Every preparation for the retreat was silently made. The defenses of Bowling Green, originally slight, had been greatly enlarged by the addition of a cordon of detached forts, mounted with heavy field guns; yet the garrison was only sufficiently strong to withstand an assault, and it was never proposed to submit to a siege. The ordnance and army supplies were quietly moved southward, and measures were taken to remove from Nashville the immense stores accumulated there. Only five hundred men were in the hospital before the army commenced to retreat, but when it reached Nashville five thousand four hundred out of fourteen thousand required the care of the medical officers.

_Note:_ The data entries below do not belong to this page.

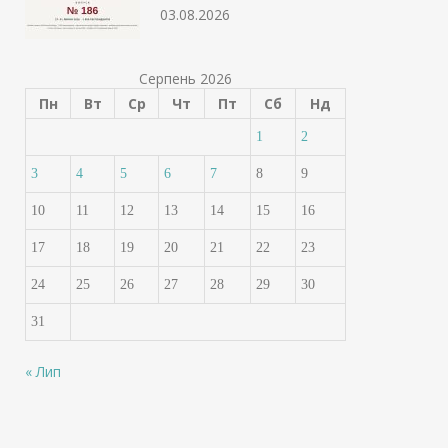
03.08.2026
Серпень 2026
Пн
Вт
Ср
Чт
Пт
Сб
Нд
1
2
3
4
5
6
7
8
9
10
11
12
13
14
15
16
17
18
19
20
21
22
23
24
25
26
27
28
29
30
31
« Лип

On February 11th the troops began to move, and at nightfall on the 16th General Johnston, who had established his headquarters at Edgeville, on the northern bank of the Cumberland, saw the last of his wearied columns defile across and safely establish themselves beyond the river. The evacuation was accomplished by a force so small as to make the feat remarkable, not a pound of ammunition nor a gun being lost, and the provisions were nearly all secured. The first intimation which the enemy had of the intended evacuation, so far as has been ascertained, was when Generals Hindman and Breckinridge, who were in advance near his camp, were seen suddenly to retreat toward Bowling Green. The enemy pursued, and succeeded in shelling the town, while Hindman was still covering the rear. Not a man was lost.1 At the same time Crittenden's command was brought back within ten miles of Nashville, and thence to Murfreesboro.

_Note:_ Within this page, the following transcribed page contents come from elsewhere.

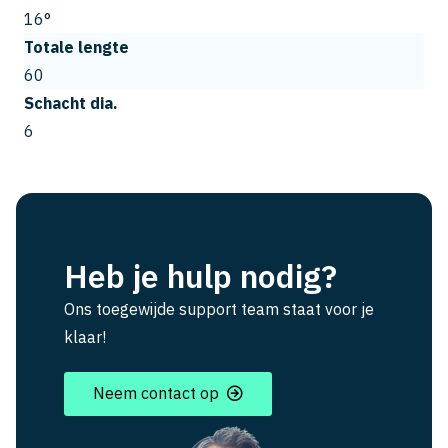
16°
Totale lengte
60
Schacht dia.
6
Heb je hulp nodig?
Ons toegewijde support team staat voor je
klaar!
Neem contact op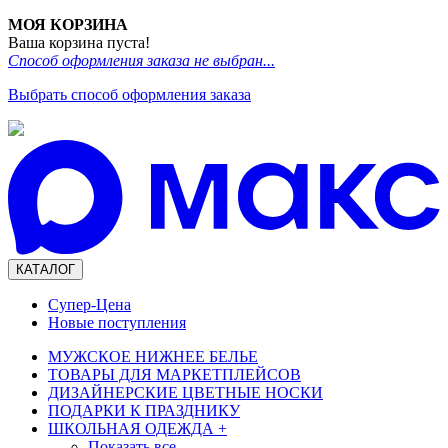
МОЯ КОРЗИНА
Ваша корзина пуста!
Способ оформления заказа не выбран...
Выбрать способ оформления заказа
КАТАЛОГ
Супер-Цена
Новые поступления
МУЖСКОЕ НИЖНЕЕ БЕЛЬЕ
ТОВАРЫ ДЛЯ МАРКЕТПЛЕЙСОВ
ДИЗАЙНЕРСКИЕ ЦВЕТНЫЕ НОСКИ
ПОДАРКИ К ПРАЗДНИКУ
ШКОЛЬНАЯ ОДЕЖДА
+
Показать все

Scarcely had the retreat to Nashville been accomplished when the news of the fall of Donelson was received. The state of feeling which it produced is described by Colonel Munford, an aide-de-camp of General Johnston, in an address delivered in Memphis: ‘Dissatisfaction was general. Its mutterings, already heard, began to break out in denunciations. The demagogues took up the cry, and hounded on one another and the people in hunting down a victim. The public press was loaded with abuse. The Government was denounced for intrusting the public safety to hands so feeble. The Lower House of Congress appointed a select committee to inquire into the conduct of the war in the Western Department. The Senators and Representatives from Tennessee, with the exception of Judge Swann, waited upon the President.’ Their spokesman, Senator G. A. Henry, stated that they came for and in behalf of Tennessee to ask for the removal of General A. S. Johnston, and the assignment of a competent officer to the defense of their homes and

1 Colonel R. W. Woolley, in New Orleans Picayune, March, 1863.